Your instructions.
Given the records below, would you repeat exactly the lines that begin at the one containing "left hip: (5, 244)" and end at the one containing "left ankle: (197, 328)", inclusive?

Material to process.
════════════════

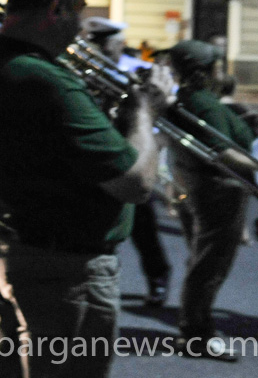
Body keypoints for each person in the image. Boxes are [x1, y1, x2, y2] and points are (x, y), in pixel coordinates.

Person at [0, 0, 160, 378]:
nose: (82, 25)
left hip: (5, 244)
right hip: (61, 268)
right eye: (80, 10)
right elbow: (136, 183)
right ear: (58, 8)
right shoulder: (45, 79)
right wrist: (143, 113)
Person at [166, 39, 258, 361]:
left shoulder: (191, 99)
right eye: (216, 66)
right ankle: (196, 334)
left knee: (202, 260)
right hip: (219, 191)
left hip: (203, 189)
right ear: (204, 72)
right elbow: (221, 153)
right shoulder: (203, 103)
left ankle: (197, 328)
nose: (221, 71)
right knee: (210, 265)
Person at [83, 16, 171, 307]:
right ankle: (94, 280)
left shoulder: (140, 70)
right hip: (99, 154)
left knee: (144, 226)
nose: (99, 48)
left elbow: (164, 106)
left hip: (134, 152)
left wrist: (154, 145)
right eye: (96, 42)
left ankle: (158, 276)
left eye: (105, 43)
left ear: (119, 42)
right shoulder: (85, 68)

════════════════

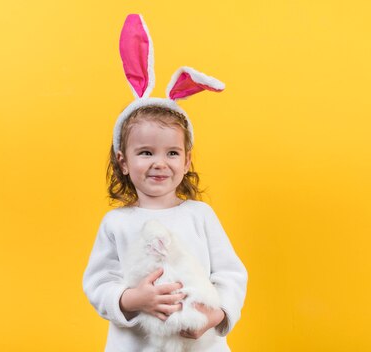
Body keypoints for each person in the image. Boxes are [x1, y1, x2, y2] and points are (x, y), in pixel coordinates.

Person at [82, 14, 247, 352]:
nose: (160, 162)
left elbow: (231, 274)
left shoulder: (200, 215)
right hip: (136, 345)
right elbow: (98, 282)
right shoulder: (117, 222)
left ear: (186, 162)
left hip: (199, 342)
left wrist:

════════════════

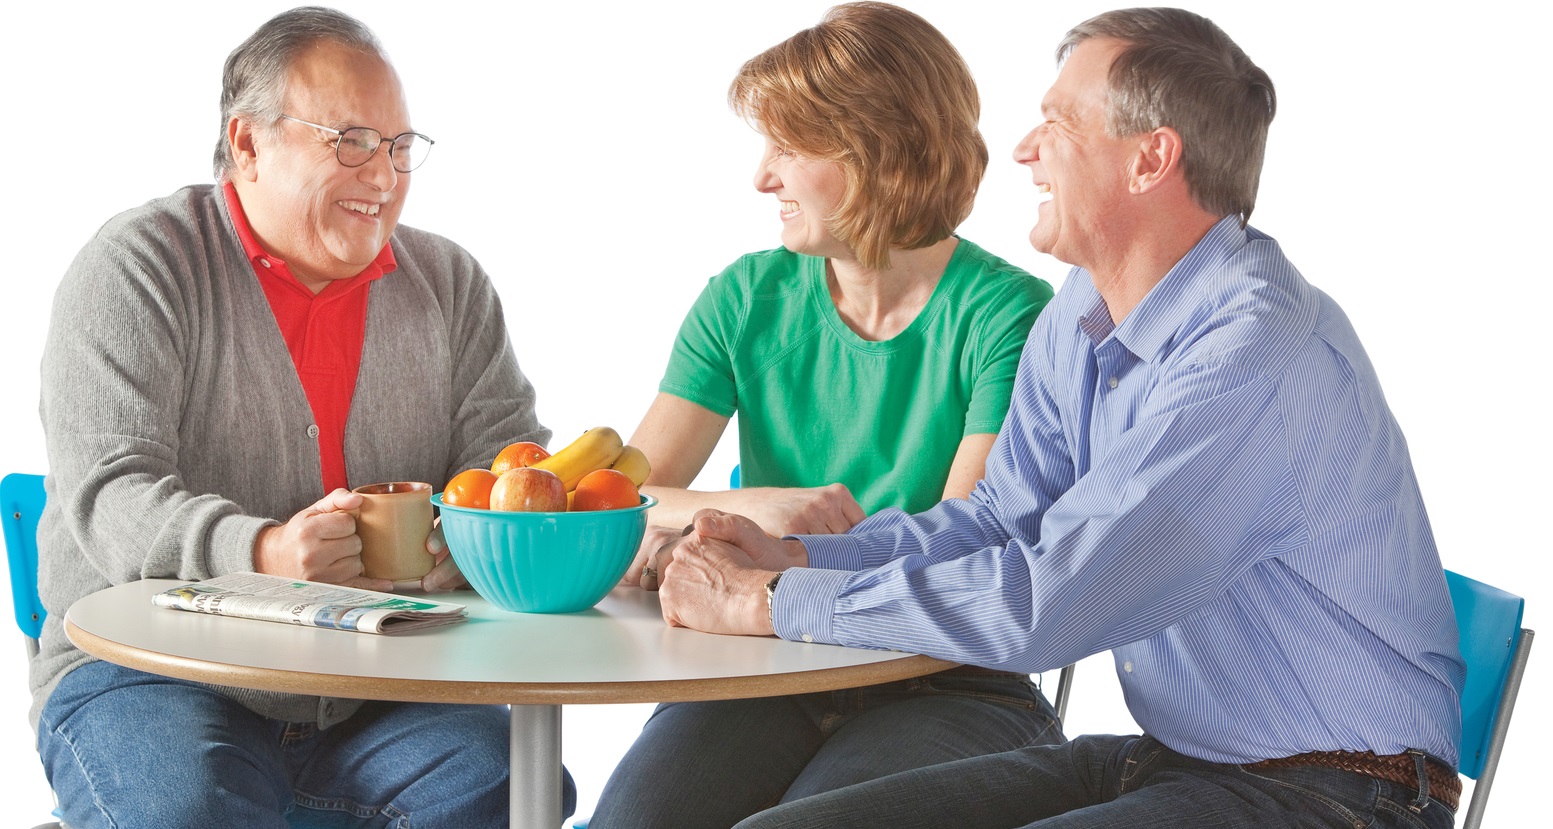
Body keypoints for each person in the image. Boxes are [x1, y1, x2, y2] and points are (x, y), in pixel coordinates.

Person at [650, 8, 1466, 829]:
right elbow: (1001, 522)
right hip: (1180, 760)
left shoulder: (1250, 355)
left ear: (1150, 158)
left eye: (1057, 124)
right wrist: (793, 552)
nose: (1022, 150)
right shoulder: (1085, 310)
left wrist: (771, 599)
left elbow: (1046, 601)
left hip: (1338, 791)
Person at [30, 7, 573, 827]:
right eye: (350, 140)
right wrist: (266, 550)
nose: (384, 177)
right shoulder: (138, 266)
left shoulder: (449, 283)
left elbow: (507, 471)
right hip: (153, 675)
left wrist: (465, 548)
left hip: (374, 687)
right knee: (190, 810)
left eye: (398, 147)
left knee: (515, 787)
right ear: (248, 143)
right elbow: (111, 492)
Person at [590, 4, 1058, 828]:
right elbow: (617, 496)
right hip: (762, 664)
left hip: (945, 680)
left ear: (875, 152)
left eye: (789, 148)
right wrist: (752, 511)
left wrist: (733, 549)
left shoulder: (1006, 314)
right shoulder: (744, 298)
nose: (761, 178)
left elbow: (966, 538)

════════════════

Reply.
left hip: (5, 244)
right hip: (61, 268)
right eye: (80, 10)
right elbow: (136, 183)
right ear: (58, 8)
right shoulder: (45, 79)
right wrist: (143, 113)
Person at [166, 39, 258, 361]:
left shoulder: (191, 99)
right eye: (216, 66)
right ankle: (196, 334)
left knee: (202, 260)
right hip: (219, 191)
left hip: (203, 189)
right ear: (204, 72)
right elbow: (221, 153)
right shoulder: (203, 103)
left ankle: (197, 328)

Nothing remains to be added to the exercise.